Authors

  1. Green-Hernandez, Carol PhD, FNS, FNP-BC

Article Content

Providing primary care to rural patients requires creativity, resourcefulness, and sensitivity. The NP's education in and exposure to cultural sensitivity can support delivery of care that is both patient-centered and ethnically-focused. Clinicians' knowledge about the cultural heritage of their constituency must include recognition of norms, beliefs, and practices. Knowledge of culture and its application often sets NP practice apart from other colleagues. Cultural knowledge is the provisional detail in delivering primary care that can make or break its acceptance. For example, knowing when an important amulet or type of healing ceremony is central to a patient's recovery enhances not only acceptance of allopathic treatment but its positive outcome as well.

 

Caring for a culturally diverse rural constituency requires a provider to be astute in shifting delivery strategies. Understanding the commonalities as well as differences in rural lifestyle, including health beliefs among different ethnic traditions, increases the likelihood that care prescriptions will be followed. It is not enough to make a blanket prescription for therapy as an analogue to medication, such as application of moist heat for 20 to 30 minutes four times a day for cellulitis. Unlike an office worker who may have a scheduled break time as well as access to a nearby hot water source to prepare a hot pack, a rural farmer out trapping in the winter woods will not likely have ready access to resources for following the therapy as ordered.
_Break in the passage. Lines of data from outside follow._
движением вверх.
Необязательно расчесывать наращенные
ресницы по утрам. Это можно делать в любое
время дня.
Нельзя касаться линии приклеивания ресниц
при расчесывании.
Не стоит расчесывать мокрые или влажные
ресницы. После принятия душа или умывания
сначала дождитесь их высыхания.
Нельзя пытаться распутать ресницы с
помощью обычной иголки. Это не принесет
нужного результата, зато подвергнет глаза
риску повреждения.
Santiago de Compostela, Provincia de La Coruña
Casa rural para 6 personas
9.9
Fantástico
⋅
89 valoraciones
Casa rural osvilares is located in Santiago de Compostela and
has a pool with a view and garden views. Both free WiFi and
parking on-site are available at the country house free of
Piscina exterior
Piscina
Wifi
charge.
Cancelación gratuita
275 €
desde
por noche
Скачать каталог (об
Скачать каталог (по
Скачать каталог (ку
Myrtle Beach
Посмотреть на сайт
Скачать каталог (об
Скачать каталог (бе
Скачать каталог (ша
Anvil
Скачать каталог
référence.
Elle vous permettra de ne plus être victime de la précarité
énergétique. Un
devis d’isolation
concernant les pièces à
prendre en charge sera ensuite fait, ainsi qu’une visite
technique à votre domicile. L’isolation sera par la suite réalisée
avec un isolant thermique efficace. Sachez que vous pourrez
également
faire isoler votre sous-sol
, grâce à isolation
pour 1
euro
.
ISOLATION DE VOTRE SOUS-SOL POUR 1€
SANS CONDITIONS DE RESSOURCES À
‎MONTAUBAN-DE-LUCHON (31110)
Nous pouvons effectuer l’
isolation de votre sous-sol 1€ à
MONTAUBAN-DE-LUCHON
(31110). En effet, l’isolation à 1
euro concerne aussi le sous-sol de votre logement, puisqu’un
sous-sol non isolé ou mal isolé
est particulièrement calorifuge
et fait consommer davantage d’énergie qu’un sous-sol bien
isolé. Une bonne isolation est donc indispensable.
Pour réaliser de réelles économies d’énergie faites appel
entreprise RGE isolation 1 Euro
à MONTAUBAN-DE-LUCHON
Further, if the patient's norms and values are focused on winter trapping, not self-care, there is scant possibility that a provider's recommendation will change that patient's self-care response.

 

Assessing Core Beliefs

The rural practitioner must assess how the patient's core beliefs and patterns of response can be integrated into recommendations for care. I recently saw a patient whose needs fit this viewpoint. Mr. L. is a farm worker with type 2 diabetes and peripheral neuropathy. He was born and works in rural southern Quebec. Because his idiomatic knowledge of English is limited, and because my French is equally challenged, we typically communicate with simple words in French and English and gestures. In examining his right foot, I assessed an unusual callous deposition on the dorsum of the great toe. I knew why such a callous forms; a dairy worker may habitually attach milking machines via a deep crouch position. This position puts dorsal pressure on the bent foot's great toe, and is not an atypical stance in workers on small farms. Advising this patient to soak the foot in order to soften the callous conflicted with his practice of shaving it with a razor blade. I had to not only make a correct assessment of how his callous developed, but had to devise a tenable plan for treatment and future prevention.

 

In primary care practice, the provider must know about and respect different ethnic and cultural traditions and actively include them in a prescribed plan of care. One of my patients is an elderly Vermonter whose short-term memory is rapidly failing. He still lives alone, maintaining his lifelong practice of hunting, trapping, and ice fishing.

 

I recently set him up with Lifeline services. In completing my plan for managing his memory problems, I drilled him on what he should do if he fell and was unable to help himself (i.e., push the Lifeline button). I was concerned that his Lifeline would not be usable when he was out in the woods. His reply pulled me up short, making me see that my plan was just that- mine. He said, "If I want to go out and check my trap lines, I'm going to do it. And if I fall and cannot get this thing to work, then so be it."